Head down to the ICA (or whever else you can find it) and see Close To Home, directed by Dalis Hager and Vidi Bilu. This funny-sad tale of two Israeli girls performing their military service in Jerusalem interweaves the personal and the political as Smadar and Mirit, the two protagonists, are confronted with the street-level tension and fear that pervades the streets they patrol.

Friday 6 April 2007

Taking the Mickey


Album of the week is Modest Mouse's We Were Dead Before The Ship Even Sank, a jangly, guitar-driven grower. Part Sufjan Stevens, part early REM, the album has reached Number One in the States and deservedly so. Stand out tracks include Parting of the Sensory, Little Motel and Fire It Up. Mature music, intelligent lyrics, and a grown-up sound that has benefited from former Smiths guitarist Johnny Marr joining the group, WWDBTSES is proof that while he may elect an illiterate president, the musical taste of the American remains admirable.

Bitter pill


Anthony Neilson's new play, The Wonderful World of Dissocia, on at the Royal Court, is an enthralling, ethereal journey. We are confronted with an Alice in Wonderland dream scape of touchstone characters (Scapegoats, Insecurity Guards and Dungaree-wearing Musketeers) that turns into a sobering tale of the desperation of chemical dependency. Neilson, something of the enfant terrible of British theatre (although not quite to the degree he thinks) offers a witty, genuinely comedic script that lures the viewer into believing - and enjoying - the fantastical world of Dissocia, before forwarding a jarring, bleach-white vision of medical rehabilitation.
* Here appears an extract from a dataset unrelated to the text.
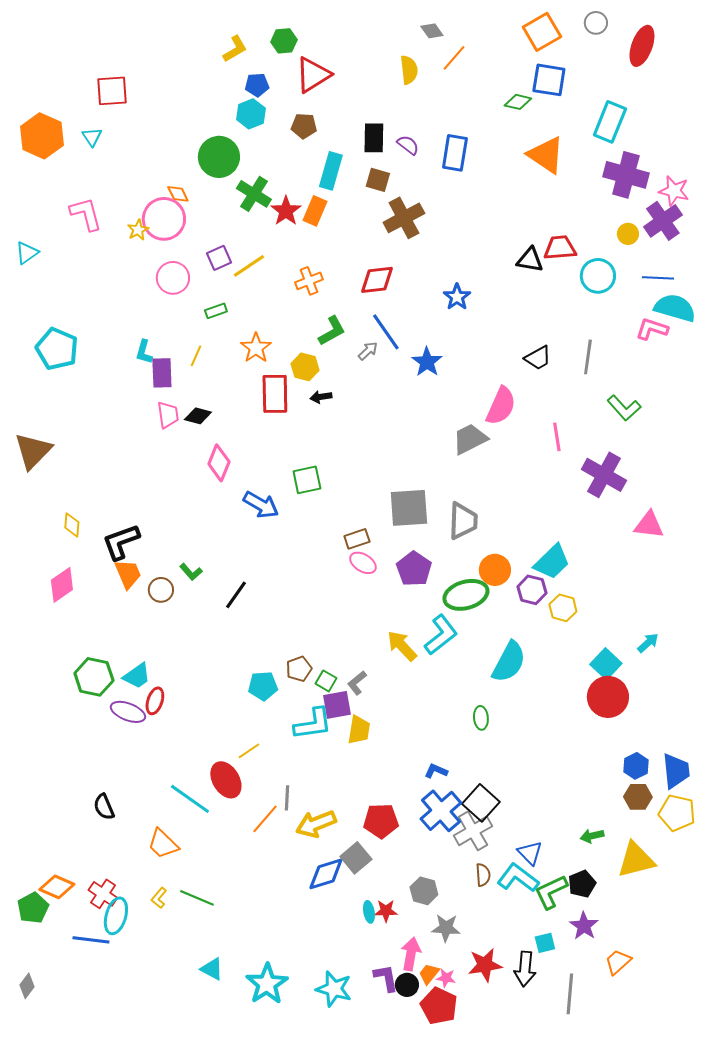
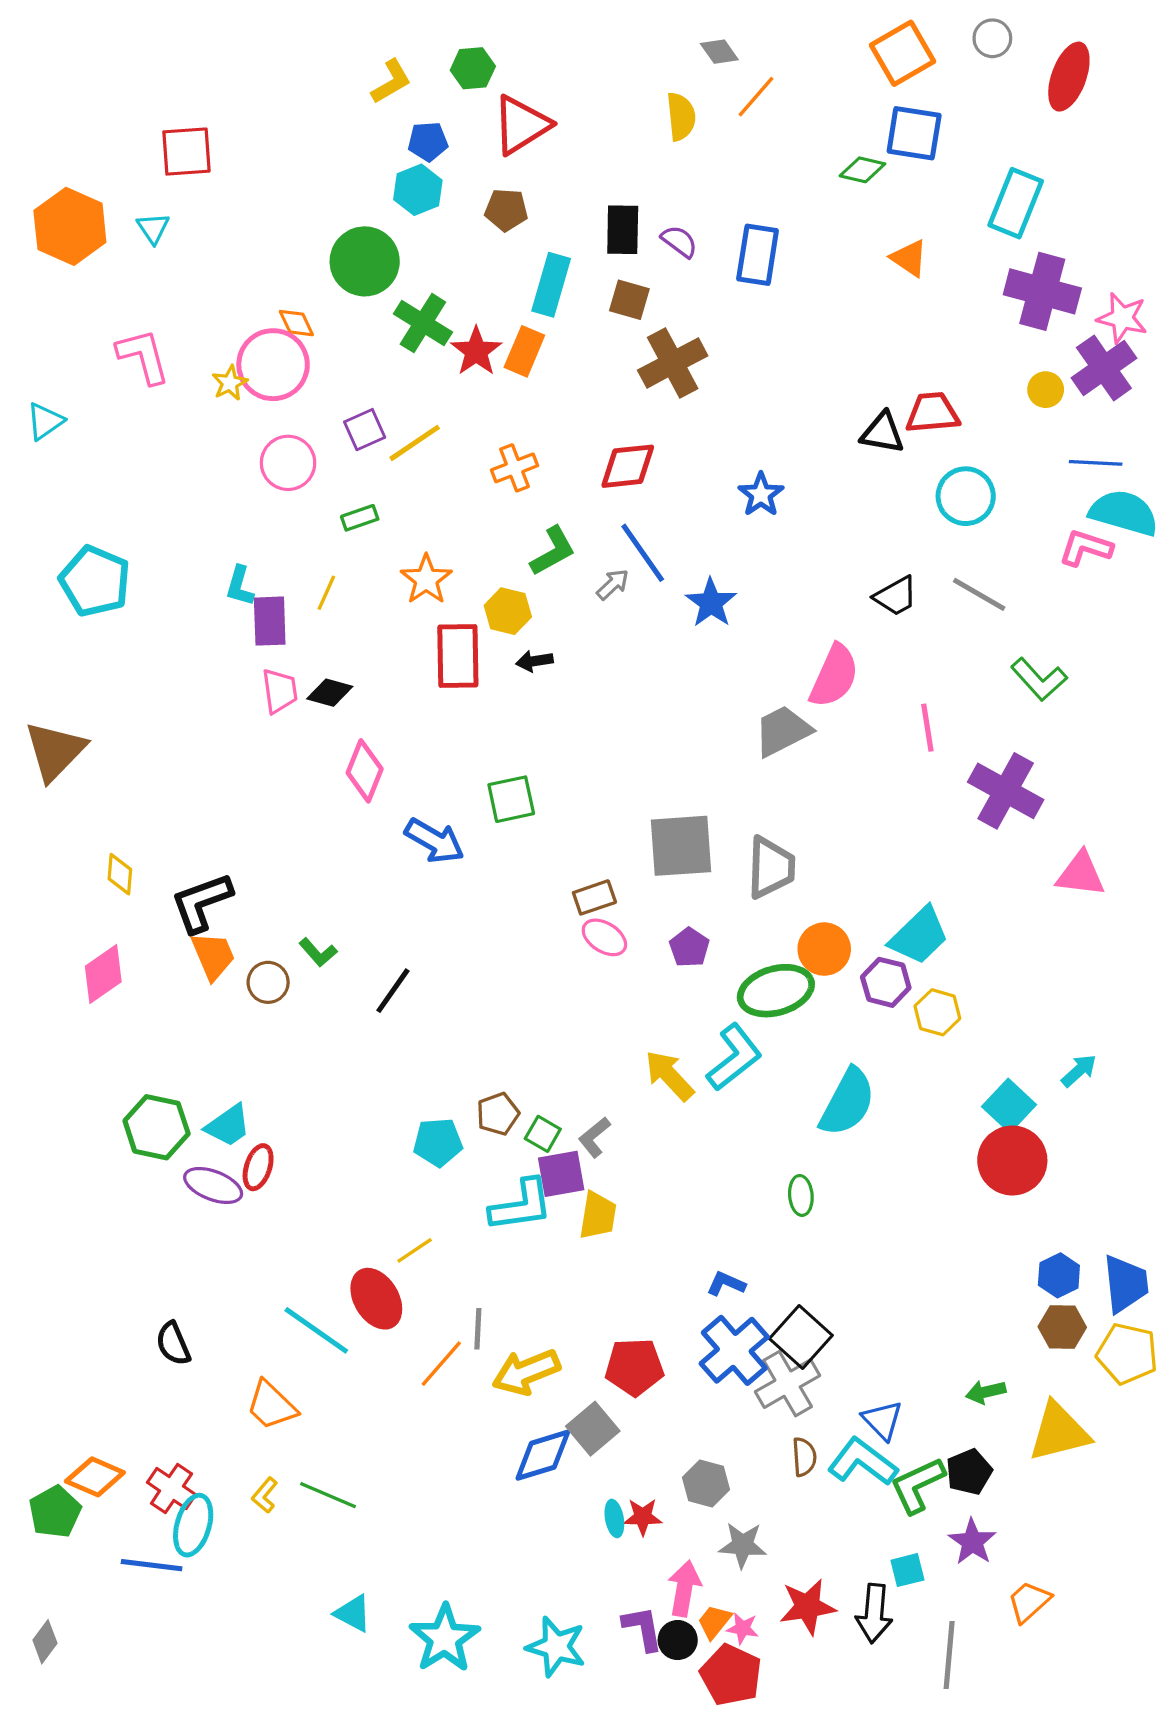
orange triangle: (546, 155) -> (909, 258), size x0.6
cyan circle: (598, 276) -> (966, 496), moved
gray line: (588, 357) -> (979, 594), turned -68
purple pentagon: (414, 569) -> (689, 947), size x0.7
Christine Entwisle is superb in the lead role as Lisa. This is a genuinely different take on what theatre should aim to achieve. And with Mendes announcing he will direct an uninspiring trio of plays at the Old Vic - Hamlet and The Cherry Orchard among them - Neilson reminds us that there are alternatives.

Sunday 1 April 2007

The Ties That Bind

Those with a mere £15 to spend and a spare couple of hours should head to The Royal Court before April 7 to see Lucy Caldwell's arresting play Leaves. Set against the backdrop of The Troubles the play deals with the sense of shock, anger, confusion and isolation caused by a family suicide attempt. Unanswered questions and the confusing twist of cause and effect combine with touches of humour to create a deeply privileged insight into the darker side of being a family that we all recognise. Caldwell's first play bodes well for the future.

Kings Indeed


Funny thing cultural relativism. It's the greasy fuel that lightens up the dullest of chatter on the tube or down the pub. One man's Dark Side of the Moon is another's Blood on the Tracks. But once in a while an album comes along which makes a nonsense of such equivocation. Jump over hedges and run through walls to find your nearest copy of Kings Of Leon Because of the Times dear readers. It is an album of such breadth and scope, such ambition and soul, that it runs the risk of you dumping the rest of your record collection in the (cyber) bin and just sitting in a dark room listening to it for a very long time indeed. Stand out tracks include Knocked Up, Fans and The Runner. But then most of the tracks are pretty standout to be honest. Musical fresh air for Spring.